RECORD SET:
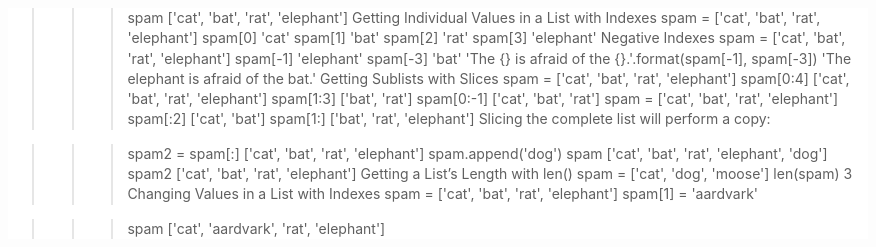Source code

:>>> spam
['cat', 'bat', 'rat', 'elephant']
Getting Individual Values in a List with Indexes
>>> spam = ['cat', 'bat', 'rat', 'elephant']
>>> spam[0]
'cat'
>>> spam[1]
'bat'
>>> spam[2]
'rat'
>>> spam[3]
'elephant'
Negative Indexes
>>> spam = ['cat', 'bat', 'rat', 'elephant']
>>> spam[-1]
'elephant'
>>> spam[-3]
'bat'
>>> 'The {} is afraid of the {}.'.format(spam[-1], spam[-3])
'The elephant is afraid of the bat.'
Getting Sublists with Slices
>>> spam = ['cat', 'bat', 'rat', 'elephant']
>>> spam[0:4]
['cat', 'bat', 'rat', 'elephant']
>>> spam[1:3]
['bat', 'rat']
>>> spam[0:-1]
['cat', 'bat', 'rat']
>>> spam = ['cat', 'bat', 'rat', 'elephant']
>>> spam[:2]
['cat', 'bat']
>>> spam[1:]
['bat', 'rat', 'elephant']
Slicing the complete list will perform a copy:

>>> spam2 = spam[:]
['cat', 'bat', 'rat', 'elephant']
>>> spam.append('dog')
>>> spam
['cat', 'bat', 'rat', 'elephant', 'dog']
>>> spam2
['cat', 'bat', 'rat', 'elephant']
Getting a List’s Length with len()
>>> spam = ['cat', 'dog', 'moose']
>>> len(spam)
3
Changing Values in a List with Indexes
>>> spam = ['cat', 'bat', 'rat', 'elephant']
>>> spam[1] = 'aardvark'

>>> spam
['cat', 'aardvark', 'rat', 'elephant']
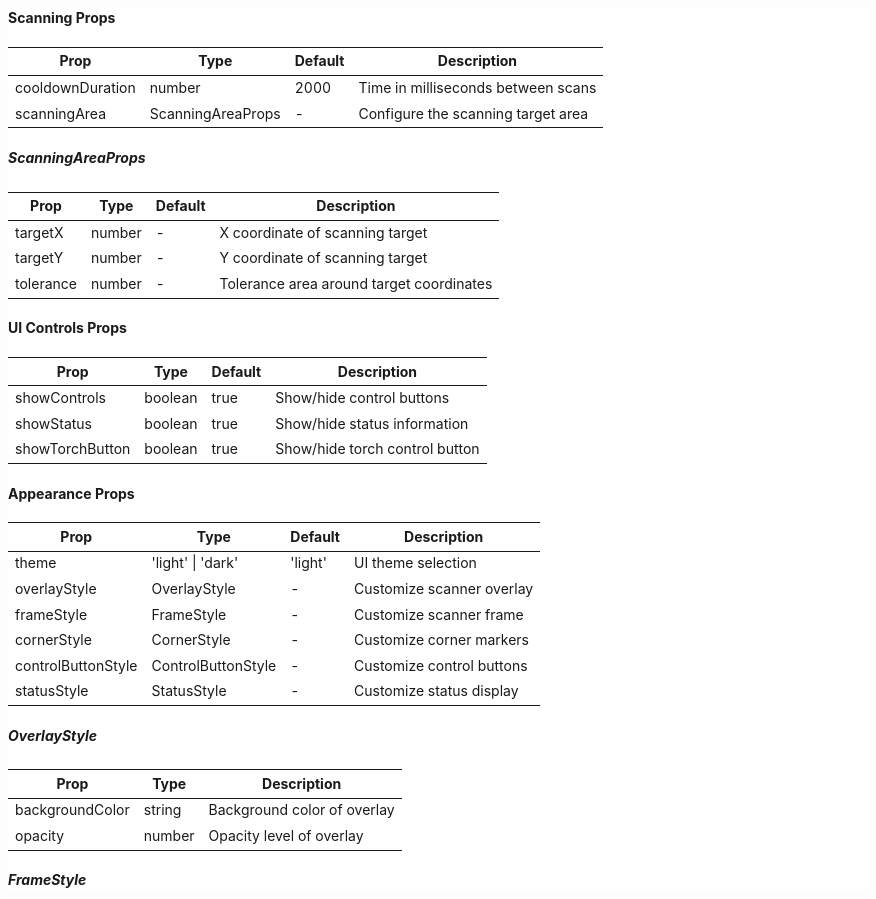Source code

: #### Scanning Props

| Prop | Type | Default | Description |
|------|------|---------|-------------|
| cooldownDuration | number | 2000 | Time in milliseconds between scans |
| scanningArea | ScanningAreaProps | - | Configure the scanning target area |

##### ScanningAreaProps

| Prop | Type | Default | Description |
|------|------|---------|-------------|
| targetX | number | - | X coordinate of scanning target |
| targetY | number | - | Y coordinate of scanning target |
| tolerance | number | - | Tolerance area around target coordinates |

#### UI Controls Props

| Prop | Type | Default | Description |
|------|------|---------|-------------|
| showControls | boolean | true | Show/hide control buttons |
| showStatus | boolean | true | Show/hide status information |
| showTorchButton | boolean | true | Show/hide torch control button |

#### Appearance Props

| Prop | Type | Default | Description |
|------|------|---------|-------------|
| theme | 'light' \| 'dark' | 'light' | UI theme selection |
| overlayStyle | OverlayStyle | - | Customize scanner overlay |
| frameStyle | FrameStyle | - | Customize scanner frame |
| cornerStyle | CornerStyle | - | Customize corner markers |
| controlButtonStyle | ControlButtonStyle | - | Customize control buttons |
| statusStyle | StatusStyle | - | Customize status display |

##### OverlayStyle

| Prop | Type | Description |
|------|------|-------------|
| backgroundColor | string | Background color of overlay |
| opacity | number | Opacity level of overlay |

##### FrameStyle
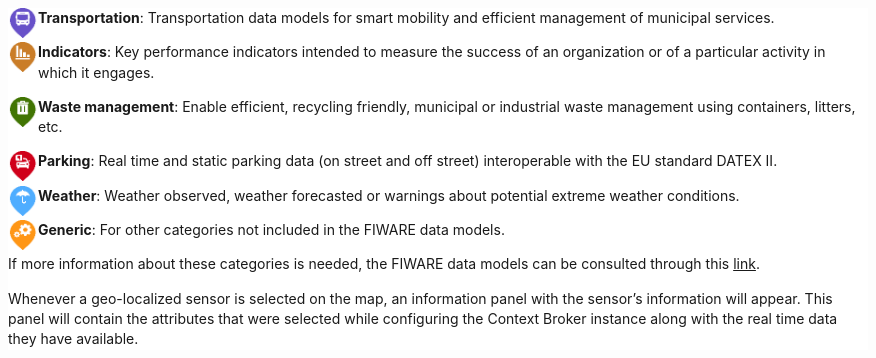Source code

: <img src="../img/IconTransport.png" align="left" height="30" width="30" /></img>
**Transportation**: Transportation data models for smart mobility and efficient management of municipal services.

<img src="../img/IconIndicators.png" align="left" height="30" width="30" /></img>
**Indicators**: Key performance indicators intended to measure the success of an organization or of a particular activity in which it engages.

<img src="../img/IconWaste.png" align="left" height="30" width="30" /></img>
**Waste management**: Enable efficient, recycling friendly, municipal or industrial waste management using containers, litters, etc.

<img src="../img/IconParking.png" align="left" height="30" width="30" /></img>
**Parking**: Real time and static parking data (on street and off street) interoperable with the EU standard DATEX II.

<img src="../img/IconWeather.png" align="left" height="30" width="30" /></img>
**Weather**: Weather observed, weather forecasted or warnings about potential extreme weather conditions.

<img src="../img/IconGeneric.png" align="left" height="30" width="30" /></img>
**Generic**: For other categories not included in the FIWARE data models.

If more information about these categories is needed, the FIWARE data models can be consulted through this [link](https://www.fiware.org/developers/data-models/).

Whenever a geo-localized sensor is selected on the map, an information panel with the sensor’s information will appear. This panel will contain the attributes that were selected while configuring the Context Broker instance along with the real time data they have available.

WHAT YOU WILL DO: Return exactly the lines in the records above, beginning with the one that holds "If more information" and ending with the last.

OUTPUT FOR THIS EXERCISE:
If more information about these categories is needed, the FIWARE data models can be consulted through this [link](https://www.fiware.org/developers/data-models/).

Whenever a geo-localized sensor is selected on the map, an information panel with the sensor’s information will appear. This panel will contain the attributes that were selected while configuring the Context Broker instance along with the real time data they have available.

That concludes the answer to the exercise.